Hopkins Island

Geography
- Location: Spencer Gulf

Administration
- Australia

= Hopkins Island =

Island in South Australia

Hopkins Island is an island located in Spencer Gulf off the east coast of Jussieu Peninsula on Eyre Peninsula in South Australia approximately 32 km south-east of Port Lincoln. It was named by Matthew Flinders in memory of John Hopkins who was one of the eight crew lost from a cutter that capsized on 21 February 1802. Since 2004, the island has been part of the Memory Cove Wilderness Protection Area.

==Description==
Hopkins Island is located approximately 32 km south-east of Port Lincoln and 1.3 km west of Carrington Point, on the west coast of Thistle Island. The island is triangular in plan with its long axis being approximately 1900 m and it maximum width being about 950 m. Its long axis is aligned in a north-east direction, similar to that of the north-west coast of Thistle Island. The island has an area of 162 haand has a maximum height of 69 m near its south west end. Access by boat is possible at the small beach on the island’s north coast.

In 1910, it was described as "low-lying and somewhat bare".

Guano deposits were found in caves on the island. It was quarried there in the 19th and early 20th centuries, in some cases under a combined lease including deposits on Lewis Island and Williams Island. In the 1930s, the lease was owned by Dr. Angas Johnson, who purchased it on advice from Arthur Searcy and made it a sanctuary for seals, Cape Barren geese, rock parrots and the Stormy petrel. He had no intention of grazing goats on it, or allowing the activity to occur there. The island had a reputation for being snake infested, but this was not observed by all landing parties.

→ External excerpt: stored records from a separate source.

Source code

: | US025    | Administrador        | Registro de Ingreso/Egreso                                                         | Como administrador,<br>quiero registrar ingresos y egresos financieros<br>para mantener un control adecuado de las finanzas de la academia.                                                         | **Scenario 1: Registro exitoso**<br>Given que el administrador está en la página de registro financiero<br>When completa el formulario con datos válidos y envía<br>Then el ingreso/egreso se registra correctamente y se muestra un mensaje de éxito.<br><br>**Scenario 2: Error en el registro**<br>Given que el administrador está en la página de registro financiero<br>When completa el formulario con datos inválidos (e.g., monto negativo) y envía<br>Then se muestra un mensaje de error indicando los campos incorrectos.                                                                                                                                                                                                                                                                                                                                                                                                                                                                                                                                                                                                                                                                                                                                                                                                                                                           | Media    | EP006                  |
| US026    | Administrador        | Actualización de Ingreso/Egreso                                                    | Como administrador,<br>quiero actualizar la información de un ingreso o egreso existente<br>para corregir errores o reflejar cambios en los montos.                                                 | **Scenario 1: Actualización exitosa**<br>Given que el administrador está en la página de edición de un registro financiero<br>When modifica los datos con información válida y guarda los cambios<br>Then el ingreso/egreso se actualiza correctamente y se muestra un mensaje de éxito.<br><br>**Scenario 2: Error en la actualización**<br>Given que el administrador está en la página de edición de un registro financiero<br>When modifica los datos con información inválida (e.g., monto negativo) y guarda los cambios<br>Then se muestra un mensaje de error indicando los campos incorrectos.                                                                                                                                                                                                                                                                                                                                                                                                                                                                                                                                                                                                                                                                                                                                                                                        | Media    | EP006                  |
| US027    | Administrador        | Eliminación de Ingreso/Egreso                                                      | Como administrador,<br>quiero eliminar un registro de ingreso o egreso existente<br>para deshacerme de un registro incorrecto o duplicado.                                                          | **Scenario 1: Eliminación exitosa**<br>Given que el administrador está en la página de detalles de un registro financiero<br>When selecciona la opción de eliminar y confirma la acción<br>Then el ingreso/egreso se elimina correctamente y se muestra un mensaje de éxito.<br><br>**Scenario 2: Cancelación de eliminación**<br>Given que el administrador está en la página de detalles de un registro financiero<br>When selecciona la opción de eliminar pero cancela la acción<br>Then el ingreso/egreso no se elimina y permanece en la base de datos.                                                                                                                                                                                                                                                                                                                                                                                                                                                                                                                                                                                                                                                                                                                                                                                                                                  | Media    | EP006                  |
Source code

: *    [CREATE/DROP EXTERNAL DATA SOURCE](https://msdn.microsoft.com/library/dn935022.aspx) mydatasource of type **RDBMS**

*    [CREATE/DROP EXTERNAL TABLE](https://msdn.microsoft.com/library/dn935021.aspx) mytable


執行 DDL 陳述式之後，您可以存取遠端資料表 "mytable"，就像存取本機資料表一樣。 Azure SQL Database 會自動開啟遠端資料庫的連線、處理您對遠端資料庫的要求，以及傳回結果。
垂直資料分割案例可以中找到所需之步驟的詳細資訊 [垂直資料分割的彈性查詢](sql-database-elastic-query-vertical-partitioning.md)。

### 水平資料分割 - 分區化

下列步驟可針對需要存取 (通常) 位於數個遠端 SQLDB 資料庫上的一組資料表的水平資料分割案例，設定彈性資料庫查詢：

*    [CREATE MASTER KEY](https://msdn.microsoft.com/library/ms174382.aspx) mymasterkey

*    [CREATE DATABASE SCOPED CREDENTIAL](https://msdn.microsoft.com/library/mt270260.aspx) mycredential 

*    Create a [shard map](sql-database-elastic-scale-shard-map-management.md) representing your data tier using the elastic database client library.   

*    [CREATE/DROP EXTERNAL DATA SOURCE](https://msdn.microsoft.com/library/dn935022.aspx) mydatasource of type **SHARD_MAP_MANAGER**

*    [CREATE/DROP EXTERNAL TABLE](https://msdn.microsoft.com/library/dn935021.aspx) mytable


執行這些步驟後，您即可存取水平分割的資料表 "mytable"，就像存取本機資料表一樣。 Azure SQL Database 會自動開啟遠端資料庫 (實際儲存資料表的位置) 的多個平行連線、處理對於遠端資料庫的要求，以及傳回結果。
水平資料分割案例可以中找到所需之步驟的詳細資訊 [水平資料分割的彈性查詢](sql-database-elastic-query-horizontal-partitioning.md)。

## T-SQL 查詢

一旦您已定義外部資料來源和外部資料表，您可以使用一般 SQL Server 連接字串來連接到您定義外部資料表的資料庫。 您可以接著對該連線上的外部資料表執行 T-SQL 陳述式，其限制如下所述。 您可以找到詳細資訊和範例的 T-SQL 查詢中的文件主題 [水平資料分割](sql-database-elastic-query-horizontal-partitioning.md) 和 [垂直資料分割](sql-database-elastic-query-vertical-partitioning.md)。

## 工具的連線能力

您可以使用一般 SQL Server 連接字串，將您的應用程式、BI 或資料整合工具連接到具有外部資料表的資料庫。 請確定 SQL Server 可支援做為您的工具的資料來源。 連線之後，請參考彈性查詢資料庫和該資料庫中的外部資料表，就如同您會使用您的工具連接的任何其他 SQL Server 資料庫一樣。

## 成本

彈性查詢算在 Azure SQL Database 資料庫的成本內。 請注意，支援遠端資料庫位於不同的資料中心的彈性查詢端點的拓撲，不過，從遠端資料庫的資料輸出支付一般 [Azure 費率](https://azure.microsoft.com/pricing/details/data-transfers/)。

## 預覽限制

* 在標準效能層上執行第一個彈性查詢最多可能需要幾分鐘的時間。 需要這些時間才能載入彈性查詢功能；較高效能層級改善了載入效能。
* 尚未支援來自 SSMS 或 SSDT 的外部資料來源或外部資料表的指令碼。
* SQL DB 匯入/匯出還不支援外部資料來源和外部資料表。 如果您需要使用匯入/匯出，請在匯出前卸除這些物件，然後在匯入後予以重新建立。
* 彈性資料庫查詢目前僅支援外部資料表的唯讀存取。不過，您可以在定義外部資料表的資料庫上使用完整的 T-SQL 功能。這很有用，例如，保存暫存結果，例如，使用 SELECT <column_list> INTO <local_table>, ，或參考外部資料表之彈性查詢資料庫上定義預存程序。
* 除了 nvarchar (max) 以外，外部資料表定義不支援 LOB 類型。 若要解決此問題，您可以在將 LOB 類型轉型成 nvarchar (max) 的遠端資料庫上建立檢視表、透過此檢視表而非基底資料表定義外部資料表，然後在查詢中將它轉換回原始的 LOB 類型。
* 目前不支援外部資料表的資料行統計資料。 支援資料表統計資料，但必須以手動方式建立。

==Formation, geology and oceanography==
Hopkins Island was formed about 7000 years ago after sea levels rose at the start of the Holocene. The island has a perimeter consisting of granite over which ‘a flat upper plateau’ of calcarenite sits and which supports ‘a thick soil bed’. The island rises from the seabed at 30 m from within 200 m of its north west coast while the same transition occurs over a distance of almost 600 m on its south coast. On its north east coast, the passage between the island and Thistle Island is relatively shallow with a maximum charted depth of 11 m due to both islands sharing the same geological base strata.
==Flora and fauna==
=== Plants===
As of 1996, a shrubland dominated by marsh saltbush grows in the deeper soil present on most of the upper platform. Tussock grass and nitre bush is present in locations where thinner soils lying over underlying ridges of rock. Heath bluebush dominates the thinner exposed soils on the island’s perimeter. Weed species were represented by African box thorn, common iceplant, and grasses such as red brome and rat's-tail fescue. It was suggested that these weed species have been successful due to various attempts to develop a pasture on the island suitable for grazing.

=== Terrestrial animals===
Accounts given of the island's ecology in 1933 refer to its informal name "Snake Island" and describes large populations of snakes and rats. It also noted the presence of little penguins, "thousands" of mutton birds and their eggs. The lessee in the 1930s, Dr. Angas Johnson believed Cape Barren geese also roosted on the island.

The short-tailed shearwater was reported in 1996 as being the dominant animal species on the island with an estimated population of ‘69700 adult birds in 34800 burrows.’ Other species observed at the time include the bush rat and the black tiger snake. As of 2013, the island is reported as being an unconfirmed breeding site for flesh-footed shearwaters.

===Marine animals===
Australian sea lions use the beach on the island’s north west coast as a haul out site. In 1938, tuna (then referred to as "tunny") weighing up to 35 lb were caught off Hopkins Island.

==History==
The island was one of several first sighted by Europeans on Saturday, 20 February 1802, from HMS Investigator whilst under the command of Matthew Flinders entered what is now Spencer Gulf.

Flinders named the island on Wednesday, 24 February 1802, in memory of John Hopkins who lost his life, presumably drowned, along with seven other members of the crew on Sunday 21 February 1802 when one of HMS Investigators cutters capsized near Cape Catastrophe.

==Economic activity==
=== Guano===
Hopkins Island is one of the island sites from which guano was mined under licence from the South Australian Government prior to 1919.

=== Tourism ===
Hopkins Island is notable as a venue to see, swim and snorkel with Australian sea lions.

==Protected areas status==
Since 30 September 2004, Hopkins Island has been part of the Memory Cove Wilderness Protection Area. Previously, it had been part of the Lincoln National Park. It originally obtained protected area status as a fauna reserve under the former Fauna Conservation Act 1964 in 1965 and status as a fauna conservation reserve declared under the Crown Lands Act 1929–1966 on 16 March 1967.